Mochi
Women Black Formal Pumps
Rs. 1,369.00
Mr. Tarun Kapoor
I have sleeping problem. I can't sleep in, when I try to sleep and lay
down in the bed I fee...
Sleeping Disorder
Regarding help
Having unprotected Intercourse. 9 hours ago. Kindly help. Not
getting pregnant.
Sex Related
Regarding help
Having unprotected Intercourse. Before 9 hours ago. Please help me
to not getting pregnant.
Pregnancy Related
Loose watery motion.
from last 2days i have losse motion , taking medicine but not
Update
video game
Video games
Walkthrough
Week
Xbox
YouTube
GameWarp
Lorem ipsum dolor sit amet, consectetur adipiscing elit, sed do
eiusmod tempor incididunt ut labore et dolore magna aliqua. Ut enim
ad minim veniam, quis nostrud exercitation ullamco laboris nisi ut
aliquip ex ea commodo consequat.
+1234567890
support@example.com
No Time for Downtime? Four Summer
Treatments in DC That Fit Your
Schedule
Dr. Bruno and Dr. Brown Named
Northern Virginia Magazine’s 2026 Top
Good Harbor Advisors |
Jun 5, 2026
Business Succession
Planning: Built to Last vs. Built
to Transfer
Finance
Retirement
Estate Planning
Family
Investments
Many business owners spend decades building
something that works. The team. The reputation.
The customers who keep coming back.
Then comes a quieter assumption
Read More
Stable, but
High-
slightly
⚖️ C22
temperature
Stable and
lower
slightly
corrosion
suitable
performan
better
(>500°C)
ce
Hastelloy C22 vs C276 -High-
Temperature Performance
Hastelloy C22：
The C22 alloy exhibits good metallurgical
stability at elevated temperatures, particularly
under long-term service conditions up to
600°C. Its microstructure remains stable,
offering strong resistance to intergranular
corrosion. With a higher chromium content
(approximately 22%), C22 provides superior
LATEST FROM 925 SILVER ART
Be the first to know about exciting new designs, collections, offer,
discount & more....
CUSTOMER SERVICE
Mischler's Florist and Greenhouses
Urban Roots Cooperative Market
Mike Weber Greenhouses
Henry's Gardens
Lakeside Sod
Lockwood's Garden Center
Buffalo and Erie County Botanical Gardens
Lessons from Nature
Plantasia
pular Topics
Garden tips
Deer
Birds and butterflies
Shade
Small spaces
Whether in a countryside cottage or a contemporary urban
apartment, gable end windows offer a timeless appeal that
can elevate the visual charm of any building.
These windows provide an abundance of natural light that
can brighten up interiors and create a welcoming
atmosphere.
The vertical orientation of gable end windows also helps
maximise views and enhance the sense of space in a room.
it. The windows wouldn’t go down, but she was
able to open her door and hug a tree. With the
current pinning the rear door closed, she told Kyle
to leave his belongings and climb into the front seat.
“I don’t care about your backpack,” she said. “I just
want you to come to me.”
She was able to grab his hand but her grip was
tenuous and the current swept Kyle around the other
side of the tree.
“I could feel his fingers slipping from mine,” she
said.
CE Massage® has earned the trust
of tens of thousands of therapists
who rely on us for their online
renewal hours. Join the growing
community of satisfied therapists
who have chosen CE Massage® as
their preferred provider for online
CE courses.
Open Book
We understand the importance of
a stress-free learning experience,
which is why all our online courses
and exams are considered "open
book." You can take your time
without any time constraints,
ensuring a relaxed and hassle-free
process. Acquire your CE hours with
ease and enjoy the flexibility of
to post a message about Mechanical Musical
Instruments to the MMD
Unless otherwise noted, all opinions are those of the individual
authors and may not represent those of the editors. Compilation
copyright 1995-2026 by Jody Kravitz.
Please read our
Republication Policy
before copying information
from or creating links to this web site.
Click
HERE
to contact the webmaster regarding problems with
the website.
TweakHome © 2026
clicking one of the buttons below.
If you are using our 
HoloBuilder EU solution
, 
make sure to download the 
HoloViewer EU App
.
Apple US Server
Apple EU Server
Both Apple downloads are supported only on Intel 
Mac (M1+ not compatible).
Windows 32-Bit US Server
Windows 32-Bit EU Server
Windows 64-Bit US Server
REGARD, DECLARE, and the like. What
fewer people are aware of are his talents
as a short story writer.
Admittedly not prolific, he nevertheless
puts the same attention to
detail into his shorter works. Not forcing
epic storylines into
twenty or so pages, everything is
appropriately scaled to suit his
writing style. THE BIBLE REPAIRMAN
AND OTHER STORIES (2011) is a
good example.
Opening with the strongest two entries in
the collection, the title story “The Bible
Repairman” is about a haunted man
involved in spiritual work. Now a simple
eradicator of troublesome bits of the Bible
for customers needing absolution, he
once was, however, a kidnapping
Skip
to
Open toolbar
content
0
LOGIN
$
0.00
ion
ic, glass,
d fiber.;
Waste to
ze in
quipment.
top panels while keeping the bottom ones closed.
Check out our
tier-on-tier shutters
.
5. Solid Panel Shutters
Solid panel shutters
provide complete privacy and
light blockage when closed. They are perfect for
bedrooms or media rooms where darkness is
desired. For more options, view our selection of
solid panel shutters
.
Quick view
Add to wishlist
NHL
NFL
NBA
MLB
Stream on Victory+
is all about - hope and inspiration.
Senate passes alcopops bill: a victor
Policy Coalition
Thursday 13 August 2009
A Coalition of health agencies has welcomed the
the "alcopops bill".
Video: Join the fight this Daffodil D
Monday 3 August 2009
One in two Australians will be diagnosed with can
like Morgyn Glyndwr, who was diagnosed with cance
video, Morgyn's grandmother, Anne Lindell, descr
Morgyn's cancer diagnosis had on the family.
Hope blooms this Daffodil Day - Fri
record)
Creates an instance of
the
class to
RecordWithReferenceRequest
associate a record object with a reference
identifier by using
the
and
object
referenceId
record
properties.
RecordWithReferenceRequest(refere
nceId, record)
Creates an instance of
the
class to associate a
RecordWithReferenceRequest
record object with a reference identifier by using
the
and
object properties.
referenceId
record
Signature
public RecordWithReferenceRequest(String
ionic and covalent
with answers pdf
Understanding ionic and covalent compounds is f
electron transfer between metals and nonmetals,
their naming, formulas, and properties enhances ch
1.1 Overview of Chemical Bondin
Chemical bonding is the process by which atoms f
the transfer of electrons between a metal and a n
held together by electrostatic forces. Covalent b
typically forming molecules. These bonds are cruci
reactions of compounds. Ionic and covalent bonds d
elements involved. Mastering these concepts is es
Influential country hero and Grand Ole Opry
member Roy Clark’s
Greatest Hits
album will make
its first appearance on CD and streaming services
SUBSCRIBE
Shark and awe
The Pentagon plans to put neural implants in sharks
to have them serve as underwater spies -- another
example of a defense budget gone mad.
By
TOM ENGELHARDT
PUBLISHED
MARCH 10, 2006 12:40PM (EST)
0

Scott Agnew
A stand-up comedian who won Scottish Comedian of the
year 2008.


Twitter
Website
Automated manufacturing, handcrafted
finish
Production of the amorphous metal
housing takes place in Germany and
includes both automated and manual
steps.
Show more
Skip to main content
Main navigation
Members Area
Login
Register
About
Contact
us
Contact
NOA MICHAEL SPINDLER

# # # # #

### TASK BRIEF
Write out a verbatim copy of the data, beginning with its first line and ending with the line that contains "Lakeside Sod".

### RESPONSE TO THE TASK
Mochi
Women Black Formal Pumps
Rs. 1,369.00
Mr. Tarun Kapoor
I have sleeping problem. I can't sleep in, when I try to sleep and lay
down in the bed I fee...
Sleeping Disorder
Regarding help
Having unprotected Intercourse. 9 hours ago. Kindly help. Not
getting pregnant.
Sex Related
Regarding help
Having unprotected Intercourse. Before 9 hours ago. Please help me
to not getting pregnant.
Pregnancy Related
Loose watery motion.
from last 2days i have losse motion , taking medicine but not
Update
video game
Video games
Walkthrough
Week
Xbox
YouTube
GameWarp
Lorem ipsum dolor sit amet, consectetur adipiscing elit, sed do
eiusmod tempor incididunt ut labore et dolore magna aliqua. Ut enim
ad minim veniam, quis nostrud exercitation ullamco laboris nisi ut
aliquip ex ea commodo consequat.
+1234567890
support@example.com
No Time for Downtime? Four Summer
Treatments in DC That Fit Your
Schedule
Dr. Bruno and Dr. Brown Named
Northern Virginia Magazine’s 2026 Top
Good Harbor Advisors |
Jun 5, 2026
Business Succession
Planning: Built to Last vs. Built
to Transfer
Finance
Retirement
Estate Planning
Family
Investments
Many business owners spend decades building
something that works. The team. The reputation.
The customers who keep coming back.
Then comes a quieter assumption
Read More
Stable, but
High-
slightly
⚖️ C22
temperature
Stable and
lower
slightly
corrosion
suitable
performan
better
(>500°C)
ce
Hastelloy C22 vs C276 -High-
Temperature Performance
Hastelloy C22：
The C22 alloy exhibits good metallurgical
stability at elevated temperatures, particularly
under long-term service conditions up to
600°C. Its microstructure remains stable,
offering strong resistance to intergranular
corrosion. With a higher chromium content
(approximately 22%), C22 provides superior
LATEST FROM 925 SILVER ART
Be the first to know about exciting new designs, collections, offer,
discount & more....
CUSTOMER SERVICE
Mischler's Florist and Greenhouses
Urban Roots Cooperative Market
Mike Weber Greenhouses
Henry's Gardens
Lakeside Sod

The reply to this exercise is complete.